Through his research, Professor Anderegg previously discovered that some plants are built to slow down the movement of water to help minimize water loss when it is hot and dry. Other plants, however, have a system that is much more conducive to the movement of water, including large openings on their leaves.
In past studies, Professor Anderegg examined how these traits may impact the ability of trees and forests to endure drought conditions. For the current study, the researchers set out to investigate how these traits may affect the drought itself.
“We’ve known for a long time that plants can affect the atmosphere and can affect weather,” said Professor Anderegg. The water that is drawn out of the soil by plants and trees is released into the atmosphere as water vapor. In the Amazon rainforest, for example, an excess of water vapor can jumpstart precipitation.
At 40 sites around the world, the team used instruments to collect data on the flow of heat, water, and carbon in and out of the air. The researchers also noted which tree species were most prevalent around the instruments. By comparing this information with a database of tree traits, the experts were able to determine which traits corresponded with droughts becoming more intense.
The first trait that was identified was the maximum leaf gas exchange rate, or the rate at which leaves can pump water vapor into the air. The second trait that most often correlated with more intense droughts was water transport, or how much water the tree can move to the leaves.
The study revealed that in cooler regions, trees slowed down their water usage in response to declining soil moisture. In hotter climates, however, some plants and trees with high water transport and leaf gas exchange rates worked harder to keep cool when the soil got dry.
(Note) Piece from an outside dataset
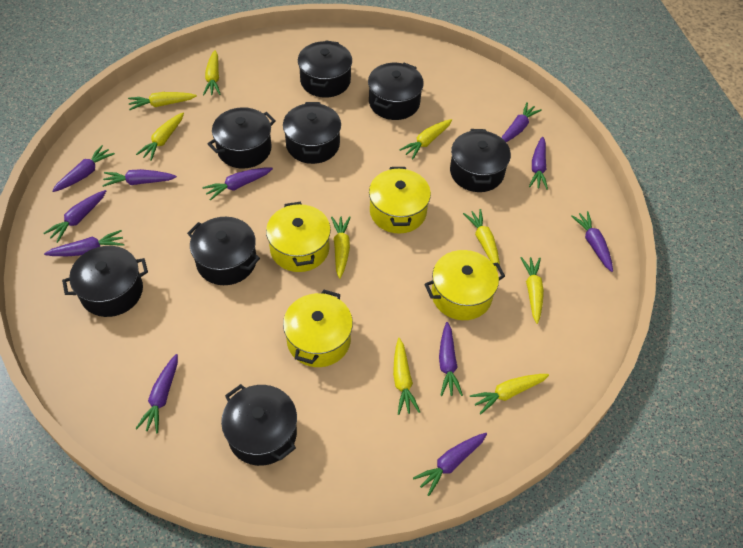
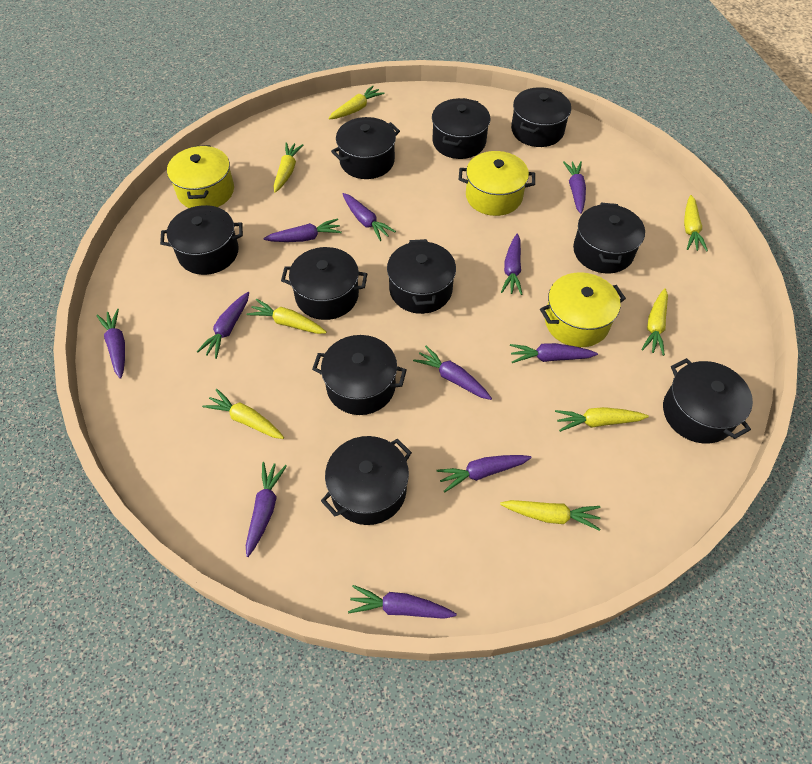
black pot: 8 -> 10
yellow carrot: 9 -> 8
yellow pot: 4 -> 3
As a result, they lost more and more water while depleting the remaining soil moisture.
“You end up getting to these conditions that are hotter and drier much faster with those plants than with other plants,” said Professor Anderegg.
Although hotter climates have more plants with these water-intensive traits, some plant species can intensify drought conditions regardless of the climate. “Failing to account for this key physiology of plants would give us less accurate predictions for what climate change is going to mean for drought in a lot of regions.”
The study is published in the journal Proceedings of the National Academy of Sciences.